Primarily new construction since 89, always wished I had more service experience. Doing more and more as I get older. New construction guy at heart, feels good to get a set of plans and see it till the end, big or small.


----------



## dhal22 (Jul 30, 2010)

Flyout95 said:


> This one just made me giggle.


What was the plan there?


----------



## Flyout95 (Apr 13, 2012)

dhal22 said:


> What was the plan there?


Tested it, noted it, Engineer didn't want it fixed. So, on to the next one.


----------



## rwh (Dec 17, 2014)

Cool pics man. Gotta love stationary engineer. They know their building.....


----------



## moz (Aug 4, 2012)

A year already. That went quick. Probably made you a better construction plumber too. Congrats on getting out if your comfort zone and making it through a year. Haha.

**TASK INPUTS:**

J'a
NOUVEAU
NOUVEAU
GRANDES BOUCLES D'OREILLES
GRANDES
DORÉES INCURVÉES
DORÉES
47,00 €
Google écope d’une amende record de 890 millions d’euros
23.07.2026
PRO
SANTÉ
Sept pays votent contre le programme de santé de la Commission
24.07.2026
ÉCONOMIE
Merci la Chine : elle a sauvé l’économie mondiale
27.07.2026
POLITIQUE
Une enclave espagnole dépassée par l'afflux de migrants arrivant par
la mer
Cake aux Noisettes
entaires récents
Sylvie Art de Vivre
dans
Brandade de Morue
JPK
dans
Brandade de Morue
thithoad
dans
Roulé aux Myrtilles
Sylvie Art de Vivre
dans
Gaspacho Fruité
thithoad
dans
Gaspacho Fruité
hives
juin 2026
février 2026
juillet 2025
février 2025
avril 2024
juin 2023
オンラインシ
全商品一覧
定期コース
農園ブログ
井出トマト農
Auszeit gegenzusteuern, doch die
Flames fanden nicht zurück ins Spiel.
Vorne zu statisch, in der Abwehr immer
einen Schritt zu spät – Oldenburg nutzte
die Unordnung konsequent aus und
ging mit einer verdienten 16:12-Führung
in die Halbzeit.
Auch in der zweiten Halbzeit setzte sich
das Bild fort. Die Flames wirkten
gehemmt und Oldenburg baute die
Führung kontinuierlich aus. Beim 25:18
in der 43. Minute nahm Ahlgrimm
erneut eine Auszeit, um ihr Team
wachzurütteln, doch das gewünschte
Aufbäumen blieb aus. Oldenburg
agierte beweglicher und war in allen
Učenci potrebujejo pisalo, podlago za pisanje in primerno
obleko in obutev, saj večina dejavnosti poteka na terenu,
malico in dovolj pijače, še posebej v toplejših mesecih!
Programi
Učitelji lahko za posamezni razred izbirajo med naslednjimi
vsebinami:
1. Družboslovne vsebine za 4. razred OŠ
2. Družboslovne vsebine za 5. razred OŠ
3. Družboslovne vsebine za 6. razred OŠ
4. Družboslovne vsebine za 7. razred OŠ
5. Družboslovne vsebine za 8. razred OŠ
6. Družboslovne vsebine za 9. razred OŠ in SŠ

**WHAT THIS EXERCISE ASKS:**
[1] Could you copy the listing word for word, from its first line through the line that contains "die Unordnung konsequent aus und"?
[2] Can you write the next part of the plumbing forum thread, picking up after its last post?

**ANSWERS BY ITEM NUMBER:**
[1]
J'a
NOUVEAU
NOUVEAU
GRANDES BOUCLES D'OREILLES
GRANDES
DORÉES INCURVÉES
DORÉES
47,00 €
Google écope d’une amende record de 890 millions d’euros
23.07.2026
PRO
SANTÉ
Sept pays votent contre le programme de santé de la Commission
24.07.2026
ÉCONOMIE
Merci la Chine : elle a sauvé l’économie mondiale
27.07.2026
POLITIQUE
Une enclave espagnole dépassée par l'afflux de migrants arrivant par
la mer
Cake aux Noisettes
entaires récents
Sylvie Art de Vivre
dans
Brandade de Morue
JPK
dans
Brandade de Morue
thithoad
dans
Roulé aux Myrtilles
Sylvie Art de Vivre
dans
Gaspacho Fruité
thithoad
dans
Gaspacho Fruité
hives
juin 2026
février 2026
juillet 2025
février 2025
avril 2024
juin 2023
オンラインシ
全商品一覧
定期コース
農園ブログ
井出トマト農
Auszeit gegenzusteuern, doch die
Flames fanden nicht zurück ins Spiel.
Vorne zu statisch, in der Abwehr immer
einen Schritt zu spät – Oldenburg nutzte
die Unordnung konsequent aus und

[2]
----------



## 422 plumber (Jul 31, 2008)

Glad you survived. I should probably come work for you guys. But most of work is within 30 minutes of home. Nukes and industrial are my bread and butter.


----------



## Flyout95 (Apr 13, 2012)

422 plumber said:


> Glad you survived. I should probably come work for you guys. But most of work is within 30 minutes of home. Nukes and industrial are my bread and butter.


I started in Winnetka today, finished at a power plant on the Indiana border. Our work it's everywhere. Thank goodness for windshield time.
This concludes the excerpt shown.